Records to process:

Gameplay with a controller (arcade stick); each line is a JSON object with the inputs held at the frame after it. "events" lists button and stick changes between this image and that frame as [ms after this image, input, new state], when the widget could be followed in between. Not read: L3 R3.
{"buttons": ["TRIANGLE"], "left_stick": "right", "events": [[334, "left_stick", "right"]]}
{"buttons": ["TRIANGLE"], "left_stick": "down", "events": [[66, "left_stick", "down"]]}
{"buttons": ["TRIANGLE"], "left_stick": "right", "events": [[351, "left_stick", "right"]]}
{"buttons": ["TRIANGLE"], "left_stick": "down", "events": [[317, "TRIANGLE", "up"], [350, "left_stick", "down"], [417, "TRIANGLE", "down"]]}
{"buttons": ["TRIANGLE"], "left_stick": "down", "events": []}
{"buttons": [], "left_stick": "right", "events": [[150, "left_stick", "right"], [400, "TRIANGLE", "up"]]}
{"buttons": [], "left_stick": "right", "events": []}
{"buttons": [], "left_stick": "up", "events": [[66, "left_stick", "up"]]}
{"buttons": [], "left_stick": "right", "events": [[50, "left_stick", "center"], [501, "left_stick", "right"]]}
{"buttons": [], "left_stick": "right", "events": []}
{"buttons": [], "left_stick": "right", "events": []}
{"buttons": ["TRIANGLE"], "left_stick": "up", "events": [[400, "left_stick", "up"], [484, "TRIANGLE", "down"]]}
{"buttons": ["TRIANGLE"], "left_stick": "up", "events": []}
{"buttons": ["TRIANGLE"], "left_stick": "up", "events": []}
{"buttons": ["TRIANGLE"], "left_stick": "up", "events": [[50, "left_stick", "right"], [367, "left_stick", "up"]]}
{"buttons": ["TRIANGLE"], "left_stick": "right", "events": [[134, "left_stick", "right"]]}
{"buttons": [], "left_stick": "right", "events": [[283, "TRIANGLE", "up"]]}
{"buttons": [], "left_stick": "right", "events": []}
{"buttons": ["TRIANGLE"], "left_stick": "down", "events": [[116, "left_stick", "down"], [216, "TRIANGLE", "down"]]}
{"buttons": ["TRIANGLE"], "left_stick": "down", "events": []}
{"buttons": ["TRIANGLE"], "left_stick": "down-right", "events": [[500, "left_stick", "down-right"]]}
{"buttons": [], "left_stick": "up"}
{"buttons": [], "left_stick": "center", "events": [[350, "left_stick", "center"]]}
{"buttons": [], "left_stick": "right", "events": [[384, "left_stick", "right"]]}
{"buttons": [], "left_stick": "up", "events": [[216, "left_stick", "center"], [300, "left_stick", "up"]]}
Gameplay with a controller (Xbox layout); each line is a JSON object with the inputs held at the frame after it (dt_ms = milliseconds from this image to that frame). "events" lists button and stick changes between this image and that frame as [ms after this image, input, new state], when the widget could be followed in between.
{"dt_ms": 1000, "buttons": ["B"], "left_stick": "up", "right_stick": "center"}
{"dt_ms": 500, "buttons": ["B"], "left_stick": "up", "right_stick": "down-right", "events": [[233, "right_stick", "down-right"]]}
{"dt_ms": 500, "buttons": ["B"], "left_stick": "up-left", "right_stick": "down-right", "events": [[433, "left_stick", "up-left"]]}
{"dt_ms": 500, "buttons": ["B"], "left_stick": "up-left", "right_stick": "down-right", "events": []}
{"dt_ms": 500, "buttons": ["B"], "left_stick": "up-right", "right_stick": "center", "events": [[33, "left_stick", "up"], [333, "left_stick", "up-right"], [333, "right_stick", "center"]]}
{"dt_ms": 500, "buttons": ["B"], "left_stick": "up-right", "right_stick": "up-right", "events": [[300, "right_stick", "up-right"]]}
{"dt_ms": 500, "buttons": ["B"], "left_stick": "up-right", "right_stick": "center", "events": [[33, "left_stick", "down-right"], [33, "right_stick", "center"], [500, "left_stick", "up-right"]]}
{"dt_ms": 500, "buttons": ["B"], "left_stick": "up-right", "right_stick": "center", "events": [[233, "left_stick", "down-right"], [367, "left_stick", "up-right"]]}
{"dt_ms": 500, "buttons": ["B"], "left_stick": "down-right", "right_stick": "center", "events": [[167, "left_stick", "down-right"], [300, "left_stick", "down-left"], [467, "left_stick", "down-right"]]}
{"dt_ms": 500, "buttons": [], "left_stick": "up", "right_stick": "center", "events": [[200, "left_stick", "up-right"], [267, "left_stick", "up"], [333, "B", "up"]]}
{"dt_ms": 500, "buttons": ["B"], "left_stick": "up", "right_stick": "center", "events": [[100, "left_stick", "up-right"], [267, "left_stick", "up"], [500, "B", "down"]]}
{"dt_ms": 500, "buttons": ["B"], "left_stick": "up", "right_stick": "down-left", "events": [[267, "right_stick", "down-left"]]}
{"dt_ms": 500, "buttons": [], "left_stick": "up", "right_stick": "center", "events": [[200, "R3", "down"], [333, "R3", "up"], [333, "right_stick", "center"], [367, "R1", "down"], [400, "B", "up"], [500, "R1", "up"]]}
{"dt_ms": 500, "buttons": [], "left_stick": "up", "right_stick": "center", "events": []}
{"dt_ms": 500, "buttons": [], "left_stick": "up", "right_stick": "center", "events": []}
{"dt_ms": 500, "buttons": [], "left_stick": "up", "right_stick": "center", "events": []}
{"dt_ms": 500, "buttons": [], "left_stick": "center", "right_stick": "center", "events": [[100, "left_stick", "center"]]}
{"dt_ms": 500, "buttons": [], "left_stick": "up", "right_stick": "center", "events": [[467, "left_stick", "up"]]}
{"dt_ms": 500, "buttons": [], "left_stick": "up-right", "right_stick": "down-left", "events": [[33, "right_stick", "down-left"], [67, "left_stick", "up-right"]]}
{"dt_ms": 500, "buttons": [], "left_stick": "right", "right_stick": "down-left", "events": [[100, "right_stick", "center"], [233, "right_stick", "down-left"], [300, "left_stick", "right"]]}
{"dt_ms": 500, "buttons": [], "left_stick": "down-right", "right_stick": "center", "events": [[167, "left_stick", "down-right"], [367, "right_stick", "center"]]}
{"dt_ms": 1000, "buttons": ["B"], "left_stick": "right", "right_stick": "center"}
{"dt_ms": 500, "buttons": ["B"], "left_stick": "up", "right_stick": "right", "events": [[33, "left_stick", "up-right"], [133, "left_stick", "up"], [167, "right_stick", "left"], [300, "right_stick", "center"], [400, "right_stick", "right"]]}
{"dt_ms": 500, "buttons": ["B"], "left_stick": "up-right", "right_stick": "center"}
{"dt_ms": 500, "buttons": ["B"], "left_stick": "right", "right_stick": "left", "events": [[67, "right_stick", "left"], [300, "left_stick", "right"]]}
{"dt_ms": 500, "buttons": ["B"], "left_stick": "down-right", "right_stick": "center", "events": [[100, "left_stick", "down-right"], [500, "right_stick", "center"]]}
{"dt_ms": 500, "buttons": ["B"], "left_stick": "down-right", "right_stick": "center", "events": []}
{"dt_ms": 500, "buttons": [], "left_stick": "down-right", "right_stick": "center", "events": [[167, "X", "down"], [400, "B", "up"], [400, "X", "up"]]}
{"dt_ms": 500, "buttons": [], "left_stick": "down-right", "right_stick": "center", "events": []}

About this exercise:
Copy every line of the entries in which "image" can be found.

The completed task:
Gameplay with a controller (arcade stick); each line is a JSON object with the inputs held at the frame after it. "events" lists button and stick changes between this image and that frame as [ms after this image, input, new state], when the widget could be followed in between. Not read: L3 R3.
Gameplay with a controller (Xbox layout); each line is a JSON object with the inputs held at the frame after it (dt_ms = milliseconds from this image to that frame). "events" lists button and stick changes between this image and that frame as [ms after this image, input, new state], when the widget could be followed in between.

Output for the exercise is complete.